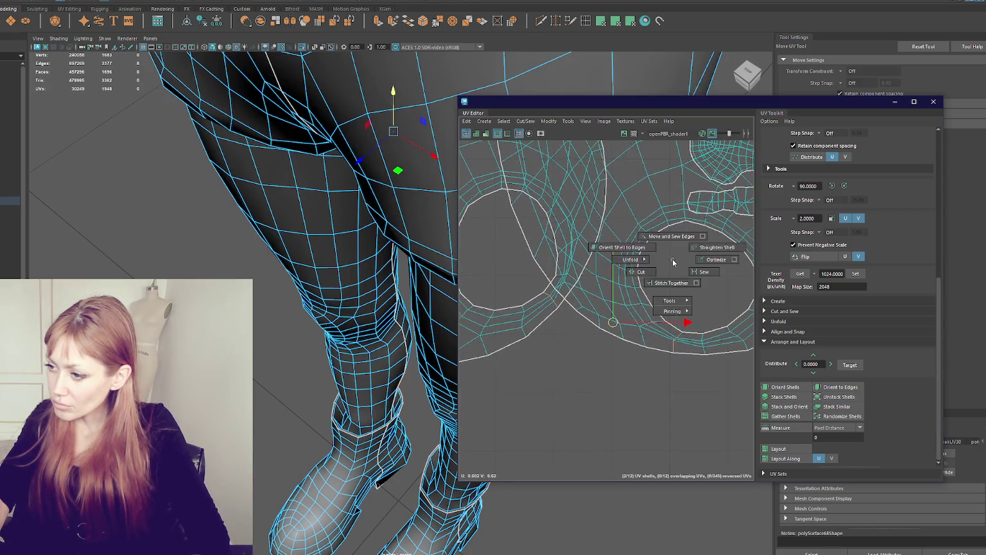
pyautogui.scroll(-3, 673, 263)
pyautogui.click(687, 266)
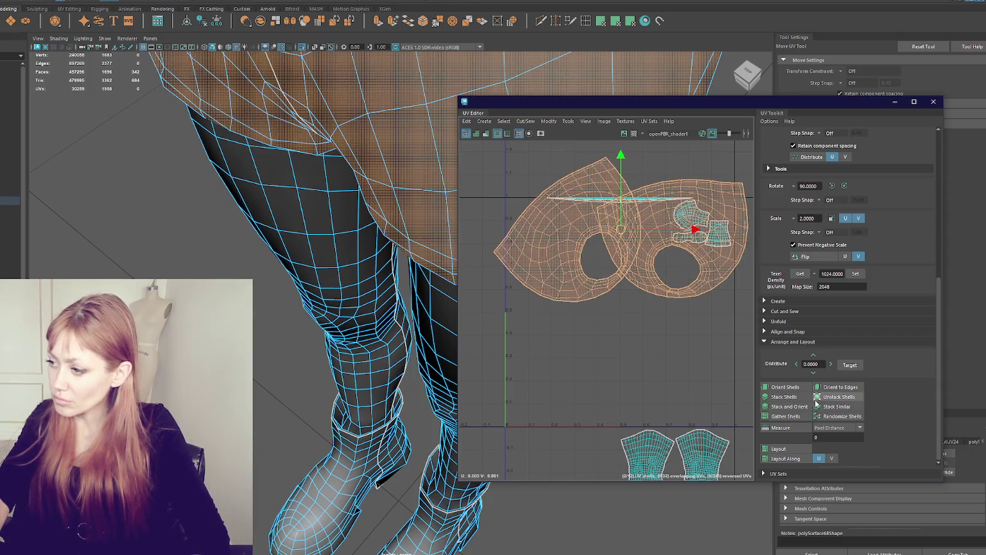
pyautogui.click(797, 406)
pyautogui.keyDown('shift'); pyautogui.moveTo(693, 327); pyautogui.dragTo(471, 315, button='right'); pyautogui.keyUp('shift')
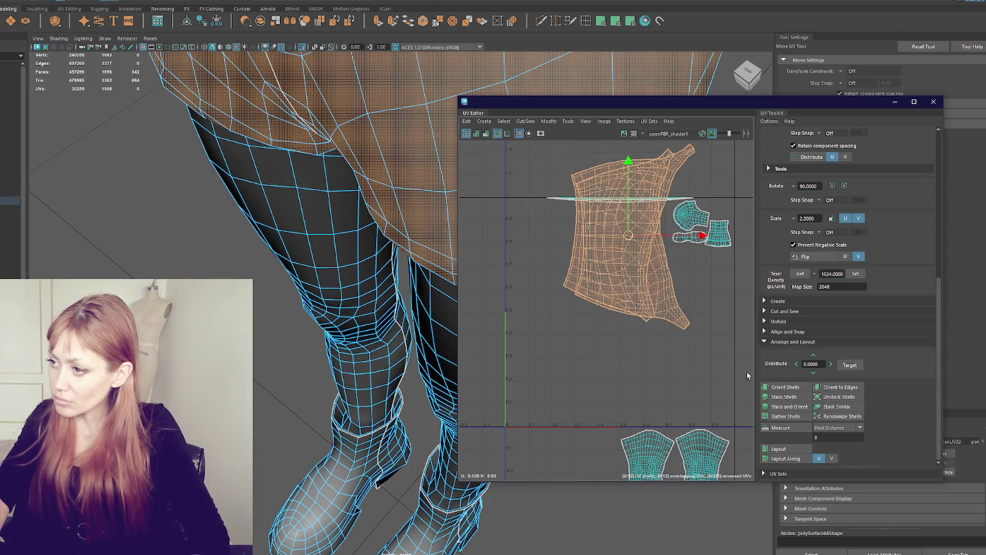
pyautogui.click(781, 402)
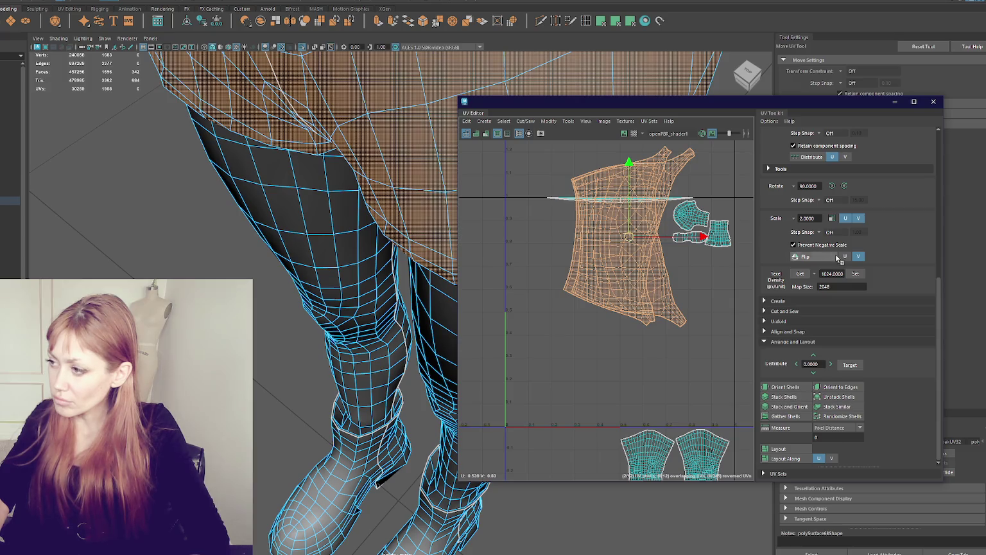
# Rotate the shorts shell about 90° and rescale it to the set texel density
pyautogui.press('e')
pyautogui.moveTo(654, 306); pyautogui.dragTo(716, 225)
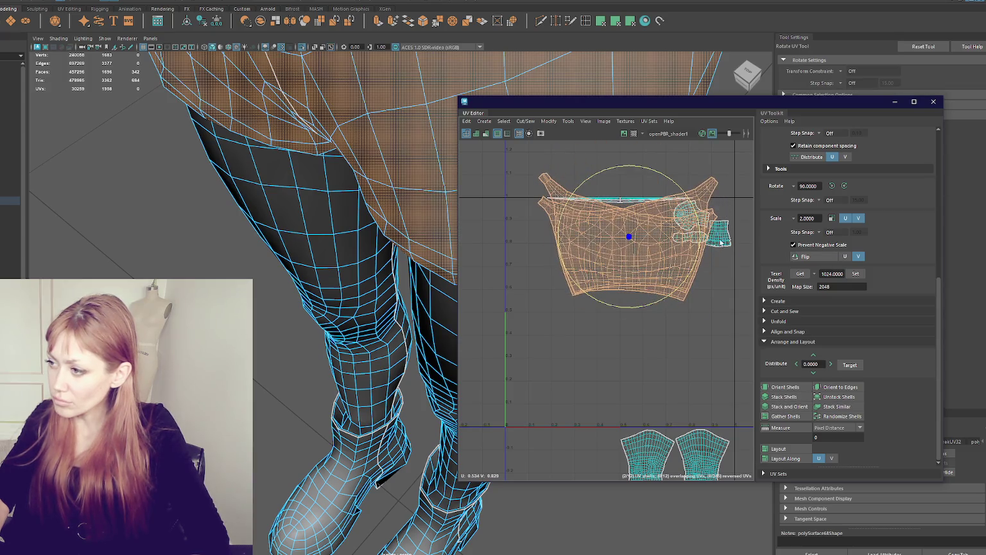
pyautogui.click(862, 276)
pyautogui.click(696, 448)
pyautogui.press('q')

* * *

An exact copy is needed of the stretch above that opens with the line containing "pyautogui.click(797, 406)" and closes with the line containing "# Rotate the"; the pictures are not part of it.

pyautogui.click(797, 406)
pyautogui.keyDown('shift'); pyautogui.moveTo(693, 327); pyautogui.dragTo(471, 315, button='right'); pyautogui.keyUp('shift')
pyautogui.click(781, 402)
# Rotate the shorts shell about 90° and rescale it to the set texel density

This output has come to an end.